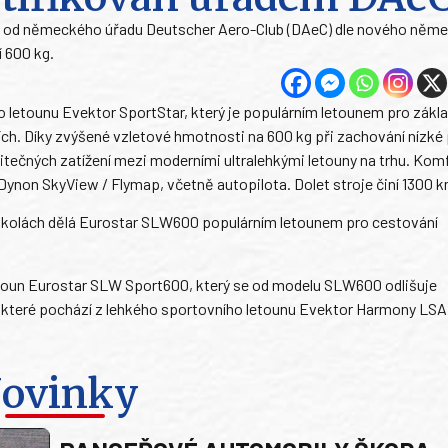
i od německého úřadu Deutscher Aero-Club (DAeC) dle nového něm
 600 kg.
letounu Evektor SportStar, který je populárním letounem pro zákla
ích. Díky zvýšené vzletové hmotnosti na 600 kg při zachování nízké
ečných zatížení mezi moderními ultralehkými letouny na trhu. Komf
Dynon SkyView / Flymap, včetně autopilota. Dolet stroje činí 1300 k
školách dělá Eurostar SLW600 populárním letounem pro cestování
letoun Eurostar SLW Sport600, který se od modelu SLW600 odlišuje
 které pochází z lehkého sportovního letounu Evektor Harmony LSA
ovinky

- Task -
Restate only the lines running from the start of the material above through the line containing "Dynon SkyView /", ends included. No pictures.

- Worked solution -
i od německého úřadu Deutscher Aero-Club (DAeC) dle nového něm
 600 kg.
letounu Evektor SportStar, který je populárním letounem pro zákla
ích. Díky zvýšené vzletové hmotnosti na 600 kg při zachování nízké
ečných zatížení mezi moderními ultralehkými letouny na trhu. Komf
Dynon SkyView / Flymap, včetně autopilota. Dolet stroje činí 1300 k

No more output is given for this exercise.